**ABOUT THIS EXERCISE:** Each line below is to be copied out exactly, and none may be omitted.

(Records excerpted from a collection)
·····

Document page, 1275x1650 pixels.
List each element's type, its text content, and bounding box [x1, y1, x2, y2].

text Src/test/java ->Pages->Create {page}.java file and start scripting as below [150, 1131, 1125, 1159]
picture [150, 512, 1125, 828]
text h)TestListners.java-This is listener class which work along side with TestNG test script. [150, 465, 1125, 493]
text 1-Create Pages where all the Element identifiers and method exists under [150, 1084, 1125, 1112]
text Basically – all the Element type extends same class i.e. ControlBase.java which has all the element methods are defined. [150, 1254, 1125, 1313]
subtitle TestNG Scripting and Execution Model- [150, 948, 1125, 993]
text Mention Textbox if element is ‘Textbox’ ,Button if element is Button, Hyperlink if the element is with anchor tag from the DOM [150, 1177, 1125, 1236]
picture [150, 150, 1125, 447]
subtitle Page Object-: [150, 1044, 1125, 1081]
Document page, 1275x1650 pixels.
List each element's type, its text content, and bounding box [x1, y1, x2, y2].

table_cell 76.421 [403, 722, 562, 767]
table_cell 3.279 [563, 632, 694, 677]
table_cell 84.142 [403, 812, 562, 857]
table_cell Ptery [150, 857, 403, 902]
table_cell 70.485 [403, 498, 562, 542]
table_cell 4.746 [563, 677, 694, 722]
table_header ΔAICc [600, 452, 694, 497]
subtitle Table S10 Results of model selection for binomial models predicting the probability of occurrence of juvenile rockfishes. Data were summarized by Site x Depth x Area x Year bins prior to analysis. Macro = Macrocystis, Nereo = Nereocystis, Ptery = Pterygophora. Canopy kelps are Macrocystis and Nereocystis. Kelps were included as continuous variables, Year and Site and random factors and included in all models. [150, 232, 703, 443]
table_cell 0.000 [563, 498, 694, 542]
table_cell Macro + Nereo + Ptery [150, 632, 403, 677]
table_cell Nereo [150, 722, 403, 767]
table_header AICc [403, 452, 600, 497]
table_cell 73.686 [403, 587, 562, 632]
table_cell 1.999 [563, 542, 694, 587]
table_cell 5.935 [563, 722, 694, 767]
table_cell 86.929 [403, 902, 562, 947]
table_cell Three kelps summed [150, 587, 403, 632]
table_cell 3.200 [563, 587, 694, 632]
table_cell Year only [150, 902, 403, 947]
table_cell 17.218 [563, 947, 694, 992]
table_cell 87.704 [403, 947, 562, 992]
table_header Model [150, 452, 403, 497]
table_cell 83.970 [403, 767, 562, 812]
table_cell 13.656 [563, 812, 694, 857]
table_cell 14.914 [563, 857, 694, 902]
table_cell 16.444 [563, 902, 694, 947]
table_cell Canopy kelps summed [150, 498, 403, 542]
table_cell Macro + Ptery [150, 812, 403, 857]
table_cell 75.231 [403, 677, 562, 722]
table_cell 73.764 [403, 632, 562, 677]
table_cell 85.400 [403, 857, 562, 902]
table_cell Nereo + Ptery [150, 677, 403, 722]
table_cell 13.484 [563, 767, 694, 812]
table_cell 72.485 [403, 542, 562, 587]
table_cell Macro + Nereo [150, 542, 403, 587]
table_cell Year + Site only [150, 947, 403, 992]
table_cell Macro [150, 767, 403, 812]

·····

**RESULT FOR THIS EXERCISE:**
Document page, 1275x1650 pixels.
List each element's type, its text content, and bounding box [x1, y1, x2, y2].

text Src/test/java ->Pages->Create {page}.java file and start scripting as below [150, 1131, 1125, 1159]
picture [150, 512, 1125, 828]
text h)TestListners.java-This is listener class which work along side with TestNG test script. [150, 465, 1125, 493]
text 1-Create Pages where all the Element identifiers and method exists under [150, 1084, 1125, 1112]
text Basically – all the Element type extends same class i.e. ControlBase.java which has all the element methods are defined. [150, 1254, 1125, 1313]
subtitle TestNG Scripting and Execution Model- [150, 948, 1125, 993]
text Mention Textbox if element is ‘Textbox’ ,Button if element is Button, Hyperlink if the element is with anchor tag from the DOM [150, 1177, 1125, 1236]
picture [150, 150, 1125, 447]
subtitle Page Object-: [150, 1044, 1125, 1081]
Document page, 1275x1650 pixels.
List each element's type, its text content, and bounding box [x1, y1, x2, y2].

table_cell 76.421 [403, 722, 562, 767]
table_cell 3.279 [563, 632, 694, 677]
table_cell 84.142 [403, 812, 562, 857]
table_cell Ptery [150, 857, 403, 902]
table_cell 70.485 [403, 498, 562, 542]
table_cell 4.746 [563, 677, 694, 722]
table_header ΔAICc [600, 452, 694, 497]
subtitle Table S10 Results of model selection for binomial models predicting the probability of occurrence of juvenile rockfishes. Data were summarized by Site x Depth x Area x Year bins prior to analysis. Macro = Macrocystis, Nereo = Nereocystis, Ptery = Pterygophora. Canopy kelps are Macrocystis and Nereocystis. Kelps were included as continuous variables, Year and Site and random factors and included in all models. [150, 232, 703, 443]
table_cell 0.000 [563, 498, 694, 542]
table_cell Macro + Nereo + Ptery [150, 632, 403, 677]
table_cell Nereo [150, 722, 403, 767]
table_header AICc [403, 452, 600, 497]
table_cell 73.686 [403, 587, 562, 632]
table_cell 1.999 [563, 542, 694, 587]
table_cell 5.935 [563, 722, 694, 767]
table_cell 86.929 [403, 902, 562, 947]
table_cell Three kelps summed [150, 587, 403, 632]
table_cell 3.200 [563, 587, 694, 632]
table_cell Year only [150, 902, 403, 947]
table_cell 17.218 [563, 947, 694, 992]
table_cell 87.704 [403, 947, 562, 992]
table_header Model [150, 452, 403, 497]
table_cell 83.970 [403, 767, 562, 812]
table_cell 13.656 [563, 812, 694, 857]
table_cell 14.914 [563, 857, 694, 902]
table_cell 16.444 [563, 902, 694, 947]
table_cell Canopy kelps summed [150, 498, 403, 542]
table_cell Macro + Ptery [150, 812, 403, 857]
table_cell 75.231 [403, 677, 562, 722]
table_cell 73.764 [403, 632, 562, 677]
table_cell 85.400 [403, 857, 562, 902]
table_cell Nereo + Ptery [150, 677, 403, 722]
table_cell 13.484 [563, 767, 694, 812]
table_cell 72.485 [403, 542, 562, 587]
table_cell Macro + Nereo [150, 542, 403, 587]
table_cell Year + Site only [150, 947, 403, 992]
table_cell Macro [150, 767, 403, 812]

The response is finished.